Detenzione abusiva di armi e munizioni: arrestato dalla Polizia di Stato un uomo a Latina, oggi l’interrogatorio di convalida

Ha fornito la sua versione dei fatti, il 36enne di Latina, Alan Gaveglia, assistito dagli avvocati Gaetano Marino e Massimo Frisetti, arrestato dalla Squadra Mobile con l’accusa di detenzione abusiva di armi. Gaveglia, di professione buttafuori, rispondendo alle domande del giudice per le indagini preliminari del Tribunale di Latina, Mara Mattioli, ha detto che le pistole trovate in suo possesso sarebbero state acquistate su Internet e che sono idonee per il soft air. La difesa non ha potuto dimostrare, fattura alla mano, l’acquisto del materiale poiché il cellulare del 36enne è stato sottoposto a sequestro.

Sono stati gli investigatori della Squadra Mobile di Latina, nella mattinata del 17 febbraio scorso, a eseguire una perquisizione a casa nei confronti del 36enne, buttafuori nei locali notturni e sostanzialmente insospettabile.

Durante l’intervento nei pressi della casa del 36enne, nel quartiere Q5, gli agenti hanno individuato numerosi oggetti, procedendo al sequestro di armi, parti di armi, munizionamento di diversi calibri – comprese cartucce classificate come da guerra – oltre a componenti e strumenti utilizzabili per la modifica e la riparazione di armi.

Tra il materiale sequestrato figurano, in particolare, un mini-revolver calibro 22 privo di matricola e segni identificativi, una rivoltella datata anch’essa priva di punzonature, numerose cartucce di diversi calibri, parti meccaniche di armi e ulteriori oggetti ritenuti di interesse investigativo. Trovato anche un fucile, simil lupara. Gli accertamenti preliminari hanno consentito di qualificare alcune delle armi rinvenute come clandestine.

Le operazioni di perquisizione sono state estese anche ad altri locali e a un’autovettura nella disponibilità dell’indagato, dove sono stati rinvenuti ulteriori oggetti di interesse investigativo, tra cui un coltello multiuso. Tutto il materiale sequestrato è stato depositato presso la locale Squadra Mobile a disposizione dell’autorità giudiziaria per i successivi accertamenti tecnici e balistici.

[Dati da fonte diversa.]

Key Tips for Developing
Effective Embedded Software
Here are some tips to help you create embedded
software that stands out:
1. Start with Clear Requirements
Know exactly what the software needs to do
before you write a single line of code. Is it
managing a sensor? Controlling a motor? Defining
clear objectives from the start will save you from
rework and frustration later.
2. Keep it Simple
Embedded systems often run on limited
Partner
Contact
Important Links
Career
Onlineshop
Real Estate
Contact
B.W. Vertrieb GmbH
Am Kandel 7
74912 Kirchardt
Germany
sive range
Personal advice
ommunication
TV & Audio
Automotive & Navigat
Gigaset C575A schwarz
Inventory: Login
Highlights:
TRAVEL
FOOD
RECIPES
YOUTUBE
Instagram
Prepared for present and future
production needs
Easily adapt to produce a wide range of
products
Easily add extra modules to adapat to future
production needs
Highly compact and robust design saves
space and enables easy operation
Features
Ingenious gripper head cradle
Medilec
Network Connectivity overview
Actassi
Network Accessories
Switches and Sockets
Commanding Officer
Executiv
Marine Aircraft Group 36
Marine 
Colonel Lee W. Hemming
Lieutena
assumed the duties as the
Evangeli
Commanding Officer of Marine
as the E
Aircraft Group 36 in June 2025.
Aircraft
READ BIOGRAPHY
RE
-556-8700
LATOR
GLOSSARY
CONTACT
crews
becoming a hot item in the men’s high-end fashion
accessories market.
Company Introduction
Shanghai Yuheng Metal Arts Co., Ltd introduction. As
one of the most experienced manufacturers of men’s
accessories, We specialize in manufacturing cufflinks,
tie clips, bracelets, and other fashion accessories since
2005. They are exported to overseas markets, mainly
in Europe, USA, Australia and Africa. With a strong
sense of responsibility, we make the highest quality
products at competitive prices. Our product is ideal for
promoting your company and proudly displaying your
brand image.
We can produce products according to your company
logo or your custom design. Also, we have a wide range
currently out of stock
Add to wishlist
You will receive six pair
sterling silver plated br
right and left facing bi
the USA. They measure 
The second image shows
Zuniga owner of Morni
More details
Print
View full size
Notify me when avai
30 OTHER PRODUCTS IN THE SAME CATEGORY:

Alla luce della gravità dei fatti emersi e della natura del materiale sequestrato, l’uomo è stato dichiarato in stato di arresto e, su disposizione del pubblico ministero Giuseppe Aiello, tradotto presso la casa circondariale competente, in attesa della convalida di oggi, 20 febbraio. Convalidato l’arresto, il Gip Mattioli ha disposto la custodia cautelare in carcere per Alan Gaveglia.

Il ritrovamento delle armi nella disponibilità di Gaveglia potrebbe avere legami con le ultime operazioni di polizia: dall’arsenale con tanto di tritolo nella casa a San Felice Circeo, fino ai due diciottenni arrestati nel centro di Latina. A uno dei due peraltro cadde dalla tasca un mini revolver molto simile a quello trovato in casa dell’insospettabile Gaveglia. Si delinea sempre più una fazione di personaggi emergenti che vuole farsi largo negli ambienti criminali latinensi. Una traccia che potrebbe portare anche alla composizione del rebus sulla stagione delle bombe.